*PROVIDED PASSAGE*
I found my way here in the quest for tech info on a bookshelf system made by Panasonic: The SA-PM19 Smile

First, the bad news: After a few years' service, one of the onboard controllers gave up the ghost.  So, after salvaging my CDs from the unit, I decided that it'd make a nifty small amplifier project!  I'm hoping to take the 140 Watts of great sound with me for presentations with my laptop; and I believe that I've now got it mostly figured out.

Mercifully, the digital rubbish was designed to be componentially separated from the amplifier board, and the interfacing has been fairly easy to figure out: I now have power going into the amp, the cooling fan worked out, left and right channels ready for input.  However, the volume control for this unit is handled through the now-defunct controller system; and the levels seem to be run into the amp board via the DCDET pin on one of its headers.

Since the uC system turned up its toes before I could measure any levels at all, I am at a loss as to what supply to reference this pin to for volume control.  I don't see why a simple pot voltage divider wouldn't work; but, again, I don't know what levels we're looking at here.

So, does anyone have specs for this particular animal which they'd like to share?

Thanks again, and have a great day!

*WHAT YOU ARE ASKED TO DO*
Carry on the passage about salvaging the Panasonic SA-PM19 amplifier board, beginning after its final sentence. The lines that come after this point bear no relation to the passage on the Panasonic SA-PM19 amplifier.

*DATASET RECORDS*
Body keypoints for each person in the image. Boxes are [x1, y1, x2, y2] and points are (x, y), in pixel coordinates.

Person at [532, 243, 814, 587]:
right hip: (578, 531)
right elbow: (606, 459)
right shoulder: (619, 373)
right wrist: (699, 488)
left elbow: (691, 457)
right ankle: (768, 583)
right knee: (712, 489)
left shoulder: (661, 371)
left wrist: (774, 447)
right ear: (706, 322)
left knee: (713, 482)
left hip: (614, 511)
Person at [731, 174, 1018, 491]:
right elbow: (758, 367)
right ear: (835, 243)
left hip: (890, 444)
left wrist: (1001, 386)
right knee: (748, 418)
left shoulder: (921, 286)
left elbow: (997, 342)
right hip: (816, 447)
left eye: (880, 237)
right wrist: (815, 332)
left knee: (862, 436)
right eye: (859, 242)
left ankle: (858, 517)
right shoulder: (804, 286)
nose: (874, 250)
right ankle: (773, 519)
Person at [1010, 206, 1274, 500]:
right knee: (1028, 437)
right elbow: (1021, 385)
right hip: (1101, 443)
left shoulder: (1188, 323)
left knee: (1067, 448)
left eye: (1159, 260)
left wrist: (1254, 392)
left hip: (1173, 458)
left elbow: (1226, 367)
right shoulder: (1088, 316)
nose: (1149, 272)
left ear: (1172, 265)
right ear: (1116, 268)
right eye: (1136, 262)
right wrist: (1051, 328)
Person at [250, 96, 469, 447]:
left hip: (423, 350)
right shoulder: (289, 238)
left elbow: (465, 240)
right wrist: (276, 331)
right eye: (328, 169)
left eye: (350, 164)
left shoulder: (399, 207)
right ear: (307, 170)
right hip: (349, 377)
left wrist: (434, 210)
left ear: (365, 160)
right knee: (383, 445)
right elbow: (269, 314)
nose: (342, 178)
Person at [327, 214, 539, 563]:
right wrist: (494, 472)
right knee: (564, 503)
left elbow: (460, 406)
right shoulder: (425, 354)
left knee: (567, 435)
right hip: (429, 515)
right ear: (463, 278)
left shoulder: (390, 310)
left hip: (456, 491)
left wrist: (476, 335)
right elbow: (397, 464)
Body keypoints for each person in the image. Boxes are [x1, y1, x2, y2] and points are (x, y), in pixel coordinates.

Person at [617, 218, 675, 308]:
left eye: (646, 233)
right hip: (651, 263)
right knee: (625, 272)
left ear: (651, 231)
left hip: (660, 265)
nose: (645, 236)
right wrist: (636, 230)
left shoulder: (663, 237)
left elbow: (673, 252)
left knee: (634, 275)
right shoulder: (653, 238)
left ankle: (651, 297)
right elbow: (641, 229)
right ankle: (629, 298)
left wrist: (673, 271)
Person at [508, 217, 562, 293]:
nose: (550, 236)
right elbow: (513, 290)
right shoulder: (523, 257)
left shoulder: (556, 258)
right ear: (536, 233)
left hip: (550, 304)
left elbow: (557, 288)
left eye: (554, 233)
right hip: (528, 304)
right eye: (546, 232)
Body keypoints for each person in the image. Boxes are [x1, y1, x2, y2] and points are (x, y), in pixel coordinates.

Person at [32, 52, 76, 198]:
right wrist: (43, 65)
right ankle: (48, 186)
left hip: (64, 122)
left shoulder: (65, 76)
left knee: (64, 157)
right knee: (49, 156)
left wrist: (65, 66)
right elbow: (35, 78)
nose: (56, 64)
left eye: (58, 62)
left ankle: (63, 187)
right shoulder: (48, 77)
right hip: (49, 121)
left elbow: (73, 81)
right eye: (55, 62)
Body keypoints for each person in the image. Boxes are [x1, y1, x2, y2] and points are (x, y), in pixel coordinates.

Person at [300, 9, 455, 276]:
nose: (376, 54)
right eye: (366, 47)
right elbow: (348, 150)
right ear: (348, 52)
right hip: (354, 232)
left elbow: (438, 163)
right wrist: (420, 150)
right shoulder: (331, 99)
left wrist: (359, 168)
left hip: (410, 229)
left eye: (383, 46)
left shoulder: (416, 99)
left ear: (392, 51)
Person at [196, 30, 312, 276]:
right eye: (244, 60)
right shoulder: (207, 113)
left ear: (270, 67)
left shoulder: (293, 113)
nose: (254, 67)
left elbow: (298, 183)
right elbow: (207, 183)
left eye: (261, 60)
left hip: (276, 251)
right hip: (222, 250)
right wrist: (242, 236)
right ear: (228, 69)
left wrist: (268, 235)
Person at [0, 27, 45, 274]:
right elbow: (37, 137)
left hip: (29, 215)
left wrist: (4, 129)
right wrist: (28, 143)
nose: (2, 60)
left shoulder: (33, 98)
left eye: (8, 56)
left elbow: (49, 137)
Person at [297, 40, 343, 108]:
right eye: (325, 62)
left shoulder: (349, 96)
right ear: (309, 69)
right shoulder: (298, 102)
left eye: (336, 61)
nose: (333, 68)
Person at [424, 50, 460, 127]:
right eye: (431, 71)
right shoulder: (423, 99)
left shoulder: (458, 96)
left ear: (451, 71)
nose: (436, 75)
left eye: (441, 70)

*RESULT OF THIS EXERCISE*
In order for me to provide

In order for me to provide you with the best info, I need to know what happened to the unit. What do you mean when you say that one of the controllers gave up the ghost? These units have a known problem where the CD mechanism jams up. There was an engineering ECO to address this. If you can provide me with a few more details on the condition of the unit, I will look up the prints and try to answer your request.


Hello Dan!

Hello Dan!

Thanks for dropping by and lending a hand Smile

Here's the scoop on the uC side of things:

Starting a few weeks after the unit was put into service (5 years ago), the CD player started to exhibit signs of a degraded laser: Hypersensitivity to scratches and dust.  Couldn't take it back to the store for an exchange/refund; so I just wrote the problem off to rogue ESD damage; and just "got on with life."

A couple of months ago, the remote seemed to have suddenly gone away.  Changed the batteries: No luck.  Wrote this one off to tin whiskers or something else.  Again, just "got on with life."

A week ago, high-frequency clipping/digital noise started creeping through the speakers after a couple of minutes of play at low/modest volume.  Heat was not a factor.  My gut told me that something was going on here: We now had multiple disparate functional failures in a single unit.  Coincidence?  Hmmmm...

A few days ago: Complete lockup.  Soft-powerup failure; nothing but the red pilot light would work.  Allowed the system to set for several hours off the grid to crudely rule out latchup: No dice.  In the end analysis, the boat anchor even swiped my CDs!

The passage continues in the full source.